For lovers – and writers – of sci-fi, fantasy, and horror fiction, the one event you need to book (pun intended) is Alt.Fiction festival in April. Back once again for the best of alternative fiction, this year’s festival is a new; more lean and refined, version designed to encompass more of the social elements.
I cannot deny that I was at first disappointed in learning that Alt.Fiction was slimming down their programme. However, I recall all too well the sheer mental exhaustion in trying to cram three hours worth of workshops (these being Paul Kane’s Heroes and Villians seminar, Paul Balatyne’s Science and Exposition workshop, and the Dark Fantasy discussion with Raven Dane and Kim Lakin-Smith). I was so brain-burned afterwards, that I needed to chill out, and found myself having a chat about gaming and fantasy fiction over a beer with Gav Thorpe!
For those who may be wondering if they will find themselves twiddling their thumbs, fear not: organiser Adele assumes us that “Alt.Fiction is slimming down the programme because the social element has always been important to the festival and it seemed important to allow time for that. We have fourteen panels, six workshops and a variety of other things going on, so there is still plenty going on.”

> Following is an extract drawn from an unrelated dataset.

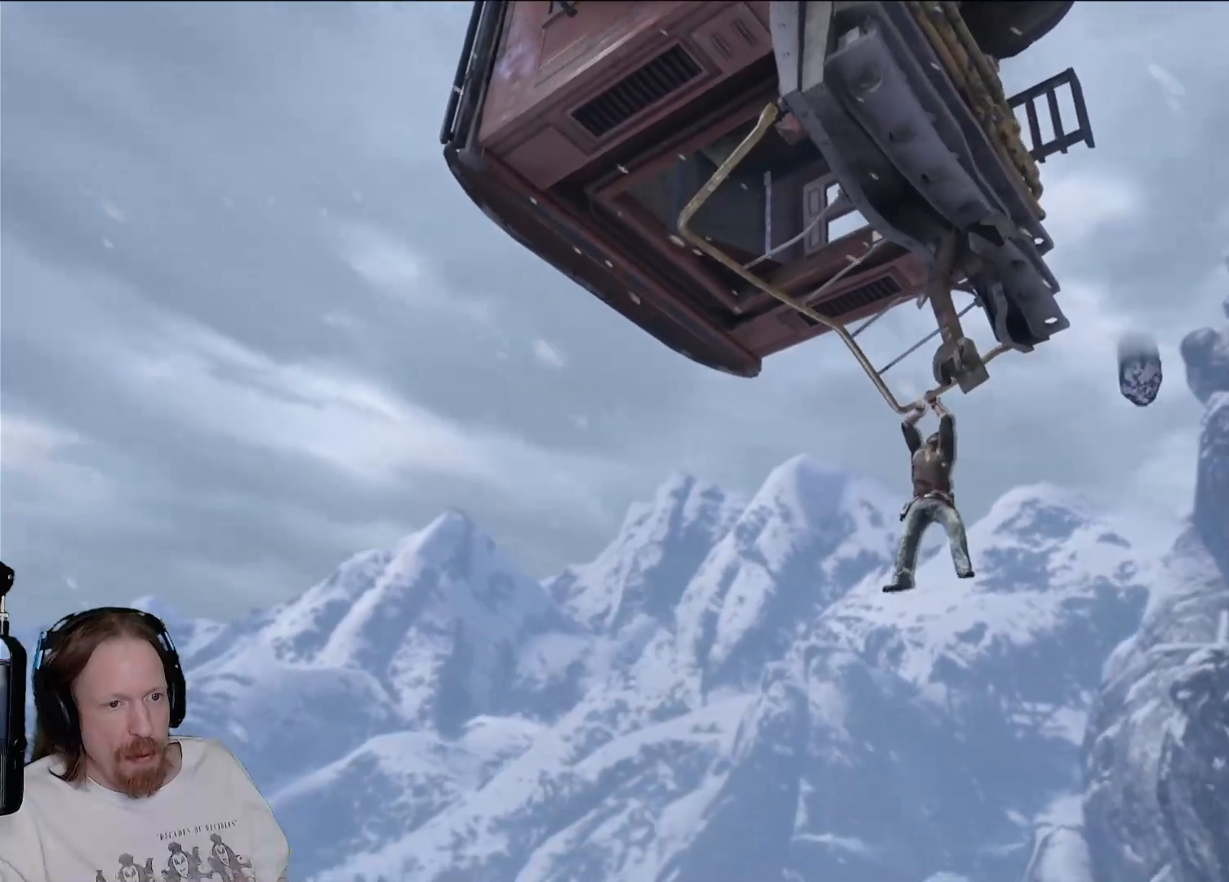
{"buttons": [], "left_stick": "right", "right_stick": "center", "events": []}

The workshops currently planned include:
Alex Davis running one of his popular short story workshops, Guy Adams will be running a workshop on dealing with an audience, Clarke Awards’ Tom Hunter will be talking about self-promotion and online marketing, Mark Chadbourn will offer an interactive lecture on the business of writing, Kim Lakin-Smith will be Getting Steaming: Putting the Punk into Alternative History, and Fruit Bruise will be running the first of a series of workshops looking to work on an anthology with emerging and excluded writers.

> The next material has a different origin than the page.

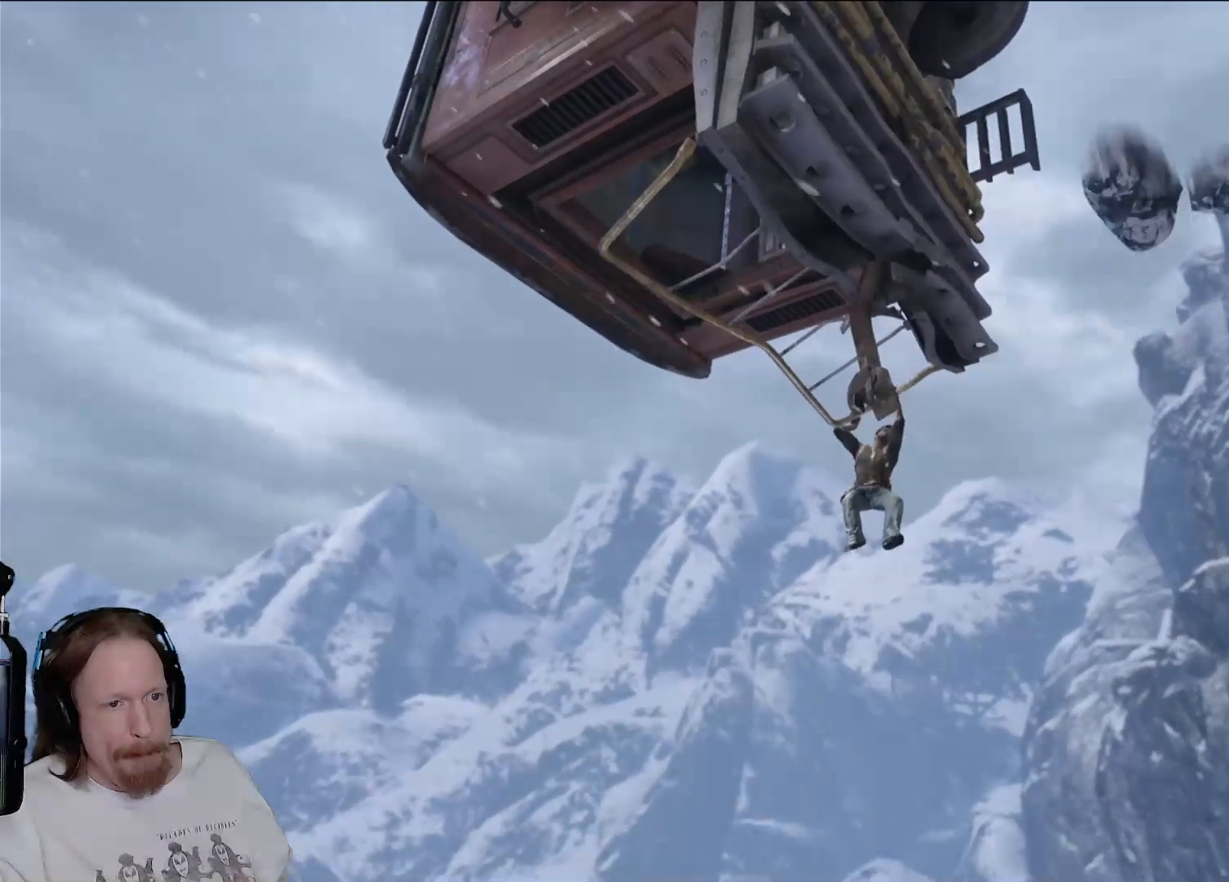
{"buttons": [], "left_stick": "right", "right_stick": "center", "events": []}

As you can see, this program of workshops encompasses more than just writing itself, but business and marketing aspect (you can write all you want, but you will not get anywhere unless you promote yourself!).

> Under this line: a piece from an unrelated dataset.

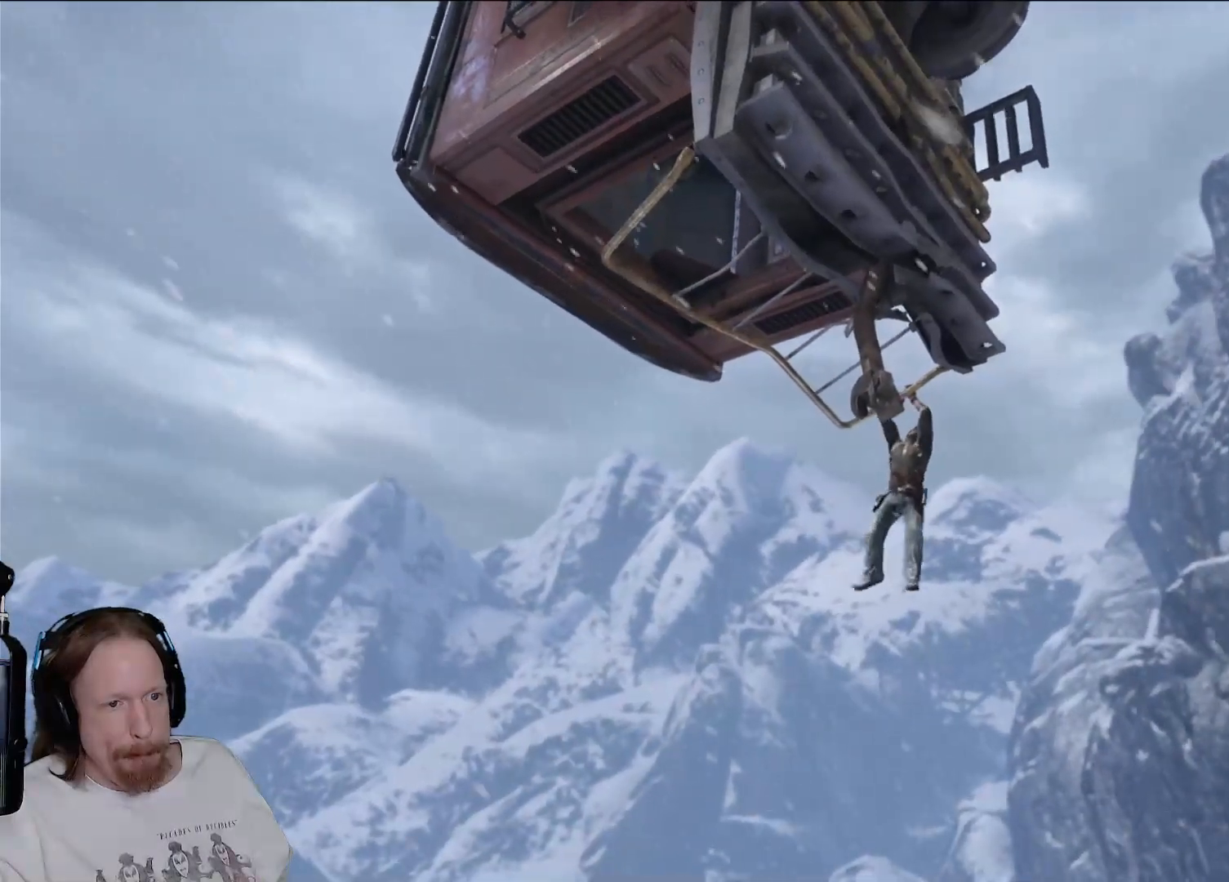
{"buttons": [], "left_stick": "right", "right_stick": "center", "events": []}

Guest of Honour for this year’s Alt.Fiction include:
Ken MacLeod is a multi award-winning author of many science fiction novels, including the Fall Revolution quartet, the Engines of Light trilogy, and several stand-alone novels.
Mark Chadbourn is an award-winning author, a screenwriter for BBC Drama. The author of sixteen novels and one non-fiction book he is a two-time winner of the British Fantasy Award.
Tom Hunter is Director of the Arthur C. Clarke Award for Science Fiction Literature.
Described as “Britain’s most respected living horror writer”, Ramsey Campbell has been given more awards than any other writer in the field. He has been the recipient of the Grand Master Award of the World Horror Convention, the Lifetime Achievement Award of the Horror Writers Association and the Living Legend Award of the International Horror Guild.
Andy Remic is the author of many novels, including Spiral, Quake, and Warhead. Andy also runs Anarchy Books publishers.
Terry Martin is the publishing editor of Murky Depths, organiser of The House of Murky Depths and their Young Adult imprint Murkee, as well as being a writer and an artist.
Paul Cornell is a writer of SF and fantasy in prose, comics and television, and the only person to have been Hugo Award nominated for all three media. His first urban fantasy novel, Cops and Monsters, will be released in October.
Kim Lakin-Smith is the author of Tourniquet, Cyber Circus, and Queen Rat. Her dark fantasy and science fiction short stories have appeared in various magazines and anthologies including Black Static, Interzone, and Celebration.
Paul Kane is an award-winning writer and editor. He is the author of The Gemini Factor and the bestselling Arrowhead trilogy. His non-fiction books are The Hellraiser Films and Their Legacy and Voices in the Dark.
Marie O’Regan is a British Fantasy Award-nominated horror author and editor. She has had fiction published in the UK, USA, Canada, Italy and Germany, and her first collection, Mirror Mere, was published by Rainfall Books in 2006.
Don’t think that Alt.Fiction is merely for writers, budding or otherwise. Yes, there is a significant number of workshops for writers, but there will be several panels designed to actively encourage group discussion (rather than a formal Q&A during the final few minutes of a talk). There is of course the opportunity to meet and talk to some of the best minds in genre fiction, who are also some of the friendliest (and strangest) bunch of people you can meet.
My thanks to Adele of Alt.Fiction for taking the time to answer my questions.